[Transcribed page contents]
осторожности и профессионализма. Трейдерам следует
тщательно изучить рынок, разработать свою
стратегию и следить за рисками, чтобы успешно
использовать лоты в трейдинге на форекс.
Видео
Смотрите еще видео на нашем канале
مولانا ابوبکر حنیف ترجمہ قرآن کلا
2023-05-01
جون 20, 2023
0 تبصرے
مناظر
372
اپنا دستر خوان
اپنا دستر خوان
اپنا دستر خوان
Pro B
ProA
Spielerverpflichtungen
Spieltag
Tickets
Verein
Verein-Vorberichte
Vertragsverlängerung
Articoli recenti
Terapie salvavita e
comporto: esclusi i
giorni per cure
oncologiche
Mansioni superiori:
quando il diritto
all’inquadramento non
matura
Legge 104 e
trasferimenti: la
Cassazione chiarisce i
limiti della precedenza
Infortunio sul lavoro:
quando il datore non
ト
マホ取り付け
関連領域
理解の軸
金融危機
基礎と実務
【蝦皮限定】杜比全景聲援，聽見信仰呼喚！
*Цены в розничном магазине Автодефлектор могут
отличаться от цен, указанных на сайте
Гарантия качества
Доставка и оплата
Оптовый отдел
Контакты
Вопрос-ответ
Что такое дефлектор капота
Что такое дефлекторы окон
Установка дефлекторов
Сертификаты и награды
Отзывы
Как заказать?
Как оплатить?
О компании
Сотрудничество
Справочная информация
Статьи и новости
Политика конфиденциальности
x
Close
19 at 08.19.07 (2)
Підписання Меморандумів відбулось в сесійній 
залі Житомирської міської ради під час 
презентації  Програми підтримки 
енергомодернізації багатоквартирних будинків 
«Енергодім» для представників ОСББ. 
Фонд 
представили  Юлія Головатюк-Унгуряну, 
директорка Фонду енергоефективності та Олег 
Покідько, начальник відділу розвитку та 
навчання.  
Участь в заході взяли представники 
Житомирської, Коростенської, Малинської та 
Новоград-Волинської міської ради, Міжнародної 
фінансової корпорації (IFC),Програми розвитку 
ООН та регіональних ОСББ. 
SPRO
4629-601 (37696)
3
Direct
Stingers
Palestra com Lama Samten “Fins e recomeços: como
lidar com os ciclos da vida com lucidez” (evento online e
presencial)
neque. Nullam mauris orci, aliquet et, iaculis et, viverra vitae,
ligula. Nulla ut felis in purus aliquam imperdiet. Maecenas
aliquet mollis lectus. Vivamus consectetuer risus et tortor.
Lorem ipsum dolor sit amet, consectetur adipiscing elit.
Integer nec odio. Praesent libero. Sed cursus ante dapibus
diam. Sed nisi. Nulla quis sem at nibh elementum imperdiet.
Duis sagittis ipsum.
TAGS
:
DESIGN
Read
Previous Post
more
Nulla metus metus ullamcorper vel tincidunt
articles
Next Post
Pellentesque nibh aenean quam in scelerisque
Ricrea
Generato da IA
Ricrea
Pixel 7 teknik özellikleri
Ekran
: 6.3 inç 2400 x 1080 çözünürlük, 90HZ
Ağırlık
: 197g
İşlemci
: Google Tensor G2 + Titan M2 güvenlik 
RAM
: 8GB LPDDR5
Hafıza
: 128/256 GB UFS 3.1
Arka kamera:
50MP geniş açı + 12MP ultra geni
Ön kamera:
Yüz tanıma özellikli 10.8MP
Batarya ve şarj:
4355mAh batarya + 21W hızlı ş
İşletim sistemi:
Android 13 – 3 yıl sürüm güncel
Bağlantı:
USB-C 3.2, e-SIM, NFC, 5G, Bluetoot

PROBLEM TO SOLVE: What is the number of lines in the records that contain "ОСББ"? Give that number only.

REPLY: 2